As with the hijabi panic, I think this is overblown. I lived on Branilaca Sarajeva street, or, if I have my translation correct “Defenders of Sarajevo” street. Were these defenders mostly Muslim? Yeah, one can safely assume so, given the demographics of the area. One wretched right wing blog (to which I will not link) claimed there is a street named after Osama bin Laden in Sarajevo. No. There isn’t. And there won’t be. Moreover, rest assured that the city retains much of the flavour of its Communist past.

To be fair to the Times, the article does make the point that the most effective and vocal opposition to fundamentalists in Bosnia comes from within the Muslim community itself, and more or less concludes with that.

Mustafa Effendi Spahic, a prominent liberal Muslim intellectual and professor at the Gazri Husrev-beg Madrasa in Sarajevo, went further, calling the introduction of religious education in kindergarten “a crime against children.”

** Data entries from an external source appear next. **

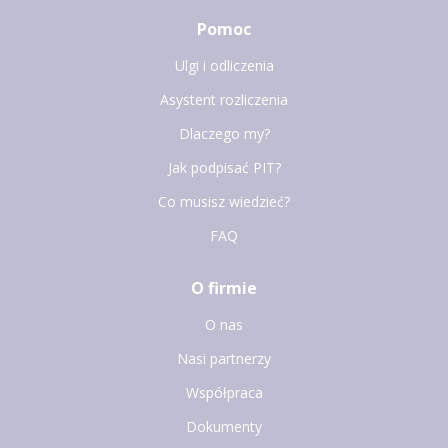
Pomoc
Ulgi i odliczenia
Asystent rozliczenia
Dlaczego my?
Jak podpisać PIT?
Co musisz wiedzieć?
FAQ
O firmie
O nas
Nasi partnerzy
Współpraca
Dokumenty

“The Prophet says to teach children to kneel as Muslims, only after the age of 7,” said Professor Spahic, who was imprisoned under Communism for Islamic activism. “No one has any right to do that before then because it is an affront to freedom, the imagination and fun of the child’s world.”

Naturally, the right wing bloggers lauding the Times for “exposing” “Islamic Bosnia” (cue the scary music) missed that whole part of the article.